This way a reply to a thread you can find at https://www.blogger.com/comment.g?blogID=21219785&postID=643575316272638863&page=1

I just did a quick search on the definition of faith and found two of interest:

1. Confident belief in the truth, value, or trustworthiness of a person, idea, or thing.
2. Belief that does not rest on logical proof or material evidence.

Taking these two definitions together, and adding what I deem to know about the concept of faith already, it seems that faith is 'a confident belief in something where that confidence does not rest on logical proof or material evidence'.
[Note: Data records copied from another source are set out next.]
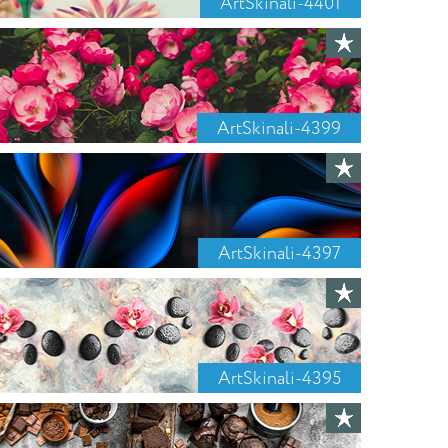
ArtSkinali-4401
ArtSkinali-4399
ArtSkinali-4397
ArtSkinali-4395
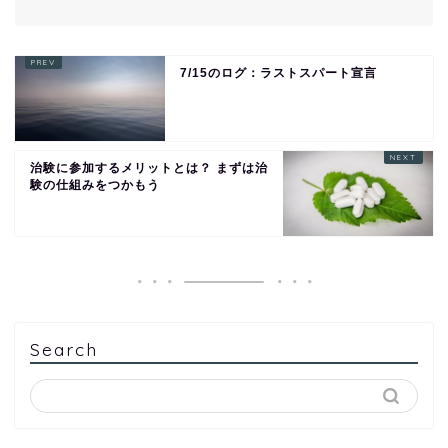
7/15のログ：ラストスパート宣言
治験に参加するメリットとは？ まずは治
験の仕組みをつかもう
Search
Does this not seem irrational? Normal everyday beliefs are based on giving a positive credence value to a statement i.e. I am more than 50% sure of such and such based on the evidence readily available to me. The only evidence readily available to human beings is logical or material. Why on earth would someone hold a belief that they accept is under-evidenced.

Ok, so maybe people like to go with gut feelings or their sensibilities cloud their judgement to think it’s acceptable to believe something when that belief is under-evidenced. Live and let live: let people have their own beliefs if it doesn't hurt anyone. Problem: religion does hurt people and it is the less fundamental religious middle class that provide a platform to prop up the more extreme fundamentalists.

If something is false but harms no-one then so be it if someone is happy believing it. But if a belief is false and it does, at whatever level, instigate hurt in other human beings, then that belief is not acceptable.

I anticipate that some may object that faith may describe beliefs based not on logical or material truths but on spiritual ones: spiritual evidence that outweighs the logical and material. But what is this spiritual evidence? How can we trust “spiritual” experiences? Surely if I was in a room and thought I saw a flying pink pig that no-one else could see, my first reaction is not to think that everyone else is mistaken but that I am; I would think, because what I am seeing (on one occasion which is not enough to base a strong belief) is out of the ordinary and defies the laws of everything I currently hold to know, that I am hallucinating.

If I ever have a religious experience (actually I used to be religious and thought what I was experiencing was spiritual and divine) I will know (I now know of my feelings then) that it is more likely that the experience is not divine. The overwhelming presence of God that Christians claim to feel is common human chemical functions. When I hear certain pieces of music I may be moved, I may cry, I may be suddenly and overwhelmingly happy. When I have a belief that tells me there is hope against the backdrop of a brutal world and that tells me I am always loved and will never die my brain and body react in the same way as when I hear a moving piece of music. If a belief does not have to be true for someone to believe it then surely it does not have to be true for someone to feel the positive effects of that belief.

Faith is irrational and dangerous. False beliefs that are, even only when misused, dangerous should not be maintained. Belief in God is a false belief. Belief in God is the cause of much pain and destruction. Therefore one should not hold a belief in God.